As an IP person, has qualms. If something isn’t protected by IP, it’s free for copying. We like copying! Gives consumers more choice, lower prices. We have provisions to get generic drugs to market. Confusion is what we try to avoid, not copying. Why treat Amazon private label products differently?

What’s really bad here? Amazon’s ability to collect lots of data and use it to decide what products to make; Amazon preferences itself in ads. But the same activity happens in brick & mortar stores and no one is calling for CVS and Wal-Mart to stop making private label goods. We know it’s riding on coattails of national brand’s research and development and advertising. But we have recognized their benefits when not deceptive. CVS has lots of data on sales, when Vaseline is having sales, etc. CVS is not going to make unpopular generic products. They are going to use the data to ensure they’re underpricing third party sellers.

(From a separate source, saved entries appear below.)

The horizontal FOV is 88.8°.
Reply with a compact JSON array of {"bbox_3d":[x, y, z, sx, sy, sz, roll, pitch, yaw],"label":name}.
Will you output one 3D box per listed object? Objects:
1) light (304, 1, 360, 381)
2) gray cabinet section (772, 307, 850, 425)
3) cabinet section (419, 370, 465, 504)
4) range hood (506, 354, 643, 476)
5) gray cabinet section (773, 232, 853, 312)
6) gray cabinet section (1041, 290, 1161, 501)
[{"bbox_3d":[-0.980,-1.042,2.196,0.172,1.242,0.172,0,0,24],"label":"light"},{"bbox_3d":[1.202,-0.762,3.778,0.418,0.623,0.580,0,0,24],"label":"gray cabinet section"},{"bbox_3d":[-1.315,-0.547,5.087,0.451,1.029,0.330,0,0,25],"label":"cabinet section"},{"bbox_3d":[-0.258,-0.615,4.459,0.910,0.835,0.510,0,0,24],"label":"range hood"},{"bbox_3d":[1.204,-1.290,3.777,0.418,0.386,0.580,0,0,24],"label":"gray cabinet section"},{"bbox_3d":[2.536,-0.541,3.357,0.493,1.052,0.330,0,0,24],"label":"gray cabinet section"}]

Is Amazon different b/c of scale/type of data? You can see how long something waited in a person’s cart or how long they spent on site. But you can get the same data if you’re CVS on your website. Putting them side by side decreases the likelihood of confusion.

Focusing only on these aspects—possible that Amazon is doing really bad things.

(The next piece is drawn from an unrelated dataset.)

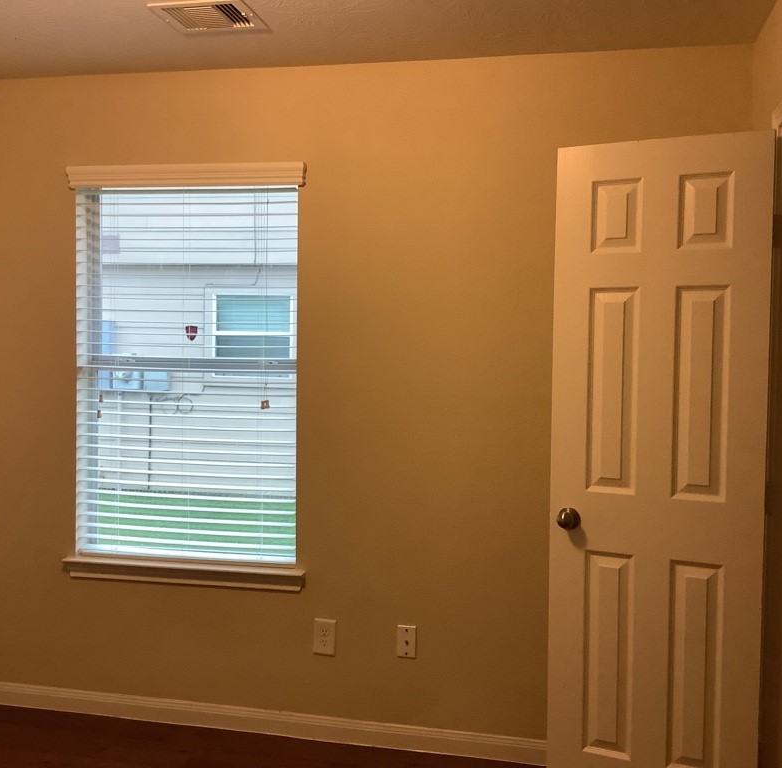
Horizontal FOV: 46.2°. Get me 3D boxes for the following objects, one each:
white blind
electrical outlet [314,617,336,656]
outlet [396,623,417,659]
[{"bbox_3d":[-0.758,-0.036,3.422,0.873,1.386,0.050,1,3,12],"label":"white blind"},{"bbox_3d":[-0.238,0.915,3.305,0.079,0.129,0.009,1,3,12],"label":"electrical outlet"},{"bbox_3d":[0.057,0.913,3.240,0.068,0.116,0.009,1,3,12],"label":"outlet"}]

Justin Hughes: isn’t the answer that by all estimates Amazon controls 36-49% of ecommerce, and CVS etc. don’t have anything like that, not even Wal-Mart? [Wal-Mart is pretty big though in bricks & mortar.] Amazon is the bottleneck.

A: would accept the point, but maybe market share is ok.

Hughes: but don’t abuse your market power.

A: but what is abuse given the benefits of data.

RT: Counterargument: The price differential with the strong brand is empirically robust over decades because of the consumer preference for national brands. With the current subjects of complaint—small businesses—Amazon is the real brand driving sales for most of these products, and so the free riding is less sustainable for a business that doesn’t (yet) have a strong brand. If you think about misappropriation rationales, whether the product would still be produced w/the free riding is a consideration. Maybe we’re wrong about the empirics, but I don’t think we can exclude the possibility that more damage will be done to weak brands that can’t continue to command a price premium. For one thing, Amazon is not free riding on the advertising of these producers, because there isn’t any off Amazon; most of them aren’t like Head & Shoulders, which can advertise and sustain its brand despite the house brands. I’m not convinced that this is a distinction that makes a difference, but I’m not convinced it doesn’t.

A: two buckets—small and medium companies may be different. Batteries often comes up.

Sharon Sandeen: Trade secrecy background—these bills have no definition of what nonpublic information is. Small producers are mad at Amazon and want something done, and this is something, but it may not address what is really going on. Amazon may also be able to redefine information by contract.

Q: the complaint is that we don’t have patents or trade secrets, and we don’t yet have a brand [secondary meaning in the making!] and so Amazon swoops in. One question is whether that’s what Amazon is doing—appropriating innovative products that aren’t protected by IP—or whether they’re making batteries and towels, which I would care less about.

A: it’s popular goods—not clear about size. But Wal-Mart does the same thing!

Lunney: Generic house brand just creates price discrimination where otherwise there would be a [tiny little] monopoly; the parties can split the resulting surplus as they see fit.

Hughes: Wal-Mart has been accused of the exact same behavior [of getting into the OEM space and demanding supply at lower prices] [Lunney: that’s where Wal-Mart v. Samara came from!]